Does anybody else get strong mood swings about staying on plan? Sometimes I feel incredible sad and discouraged, then 2 minutes later, I feel invincible like I can finally get to my goal. I know it's not blood sugar because it happens too quickly.... Any ideas?
I don't know what it is, but it happens to me too. In the course of one day I can go from "I'M HOT" to "I'M NEVER GOING TO BE ANYTHING BUT A WHALE" and back again countless times. I experience rage and tantrum-like frustration, misplaced feelings of entitlement, and spikes and dips in self-esteem, all in the name of weight and vanity.
I guess the only consolation is knowing that that lows will pass and be replaced with a high eventually. I'm sorry you suffer through this too, but I'm glad to know I'm not alone in this....
Sometimes it's triggered by what type
of clothing I'm wearing. Heels, dress pants,
and a lovely shirt result in a happy Sierra.
Jeans, snow boots, and a jacket (which
is what I wore today, unfortunately) result
in my unhappy, lazy days.
I get this occasionally...I think for me, it might somewhat be blood sugar related. Eating just really honestly does make me happy. I don't know how people can tell you it doesn't or that it's temporary or unrelated. It feels good to be full and satisfied.
And yeah, giving up the foods you love or seeing the scale go the wrong direction can lead me to a bad day. I was practically in tears a few months ago over denying myself a mocha from Starbucks. lol. I thought I was just crazy so hopefully you guys can relate.
I experience this too. I think it is partly because I try and try and try and don't succeed. For example, I've been working out, eating right, blah, blah, blah all of January and I weight exactly the same as I did the day after Christmas. I allowed myself 2 or 3 crazy days at Christmas and ate everything. Now after being diligent I have nothing to show for it. Frustrating and makes me want to say "screw it."
But, then I have a moment of sanity and realize that things take time and eventually, if I keep doing the right things, changes will happen.
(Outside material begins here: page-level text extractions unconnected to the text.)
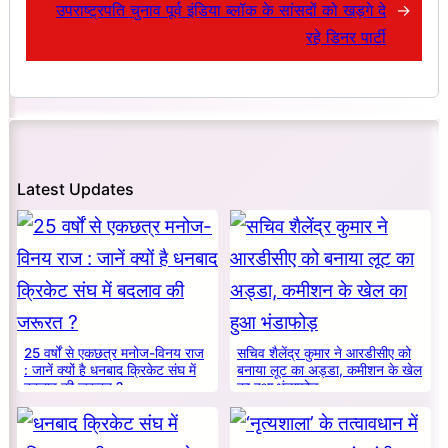
उपराष्ट्रपति चुनाव पूर्व इंडिया ब्लॉक के सांसदों को खड़गे दे
→
रहे डिनर पार्टी
Latest Updates
25 वर्षों से एकछत्र मनोज-विनय राज
सचिव शैलेंद्र कुमार ने आरडीसीए को
: जानें क्यों है धनबाद क्रिकेट संघ में
बनाया लूट का अड्डा, कमीशन के खेल
बदलाव की जरूरत ?
का हुआ भंडाफोड़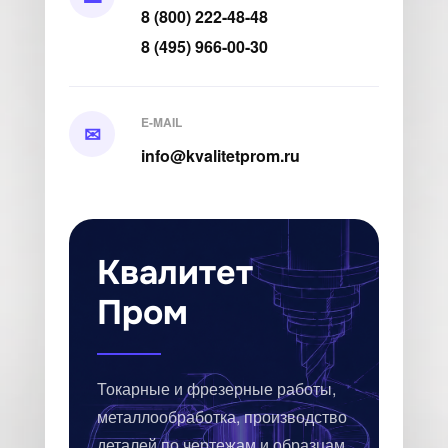
8 (800) 222-48-48
8 (495) 966-00-30
E-MAIL
✉
info@kvalitetprom.ru
Квалитет
Пром
Токарные и фрезерные работы,
металлообработка, производство
деталей по чертежам и образцам.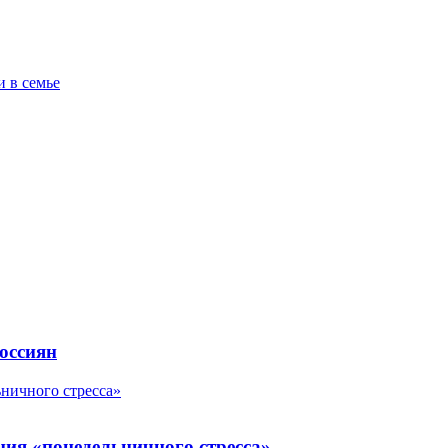
и в семье
оссиян
ьничного стресса»
ния «понедельничного стресса»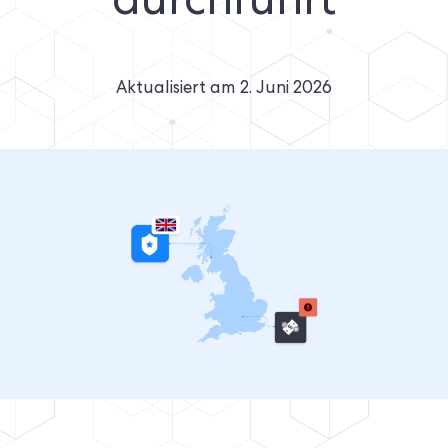
durchführt
Aktualisiert am
2. Juni 2026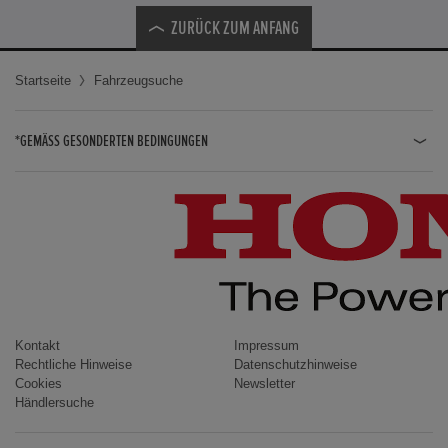
ZURÜCK ZUM ANFANG
Startseite
Fahrzeugsuche
*GEMÄSS GESONDERTEN BEDINGUNGEN
JAZZ HYBRID
JAZZ
CIVIC TYPE R
CIVIC HYBRID
CIVIC TOURER
CIVIC / CIVIC LIMOUSINE
Kontakt
Impressum
Rechtliche Hinweise
Datenschutzhinweise
INSIGHT
Cookies
Newsletter
Händlersuche
ACCORD
HR-V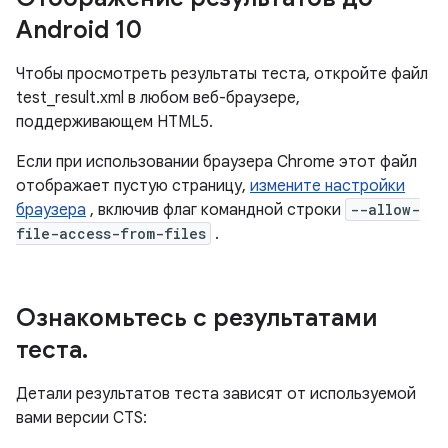
Android 10
Чтобы просмотреть результаты теста, откройте файл
test_result.xml в любом веб-браузере,
поддерживающем HTML5.
Если при использовании браузера Chrome этот файл
отображает пустую страницу,
измените настройки
браузера
, включив флаг командной строки
--allow-
file-access-from-files
.
Ознакомьтесь с результатами
теста
.
Детали результатов теста зависят от используемой
вами версии CTS: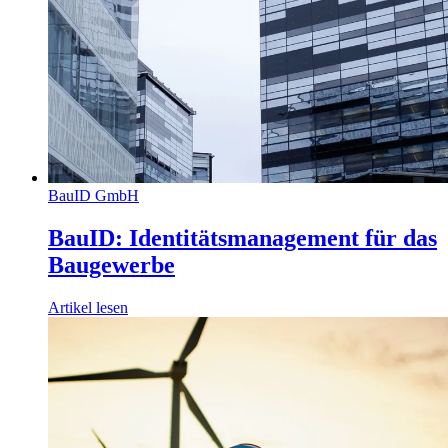
BauID GmbH
BauID: Identitätsmanagement für das
Baugewerbe
Artikel lesen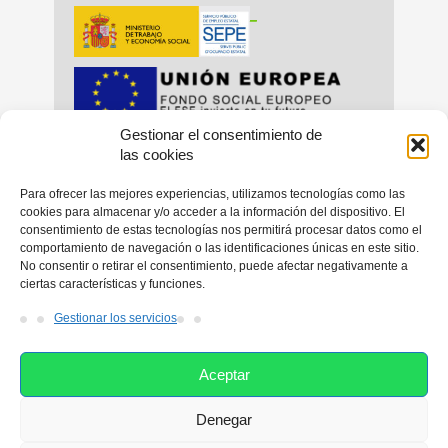
_
Gestionar el consentimiento de
_
_
las cookies
Para ofrecer las mejores experiencias, utilizamos tecnologías como las
cookies para almacenar y/o acceder a la información del dispositivo. El
consentimiento de estas tecnologías nos permitirá procesar datos como el
_
comportamiento de navegación o las identificaciones únicas en este sitio.
No consentir o retirar el consentimiento, puede afectar negativamente a
ciertas características y funciones.
Gestionar los servicios
Aceptar
Denegar
Esta web utiliza las cookies con el fin de facilitarle su navegación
Is it reactionary? Like something happens and you get upset? Sometimes I see it as willpower supply. And for example, studying for a subject I hate takes some willpower so that there's less willpower for my weight loss efforts hehe. I've recognized this and can now take steps to be in control of my emotions as much as possible. Anything that brings negative energy has the potential to cause a dent in how I feel and how I approach my weight loss efforts. I just have to manage everything, stay on top of it, and remove as much of the negativity as I can.
Another thing, I believe it takes energy to be in a natural high all the time (as opposed to maybe just being neutral). I enjoy when I'm feeling on top of the world but everything in this world is like a wave, with ups and downs. So the inevitable low always comes, and I let it be, I don't fight it, don't pay attention to it, it will go away. The best thing to do imo is to get busy, read a book etc.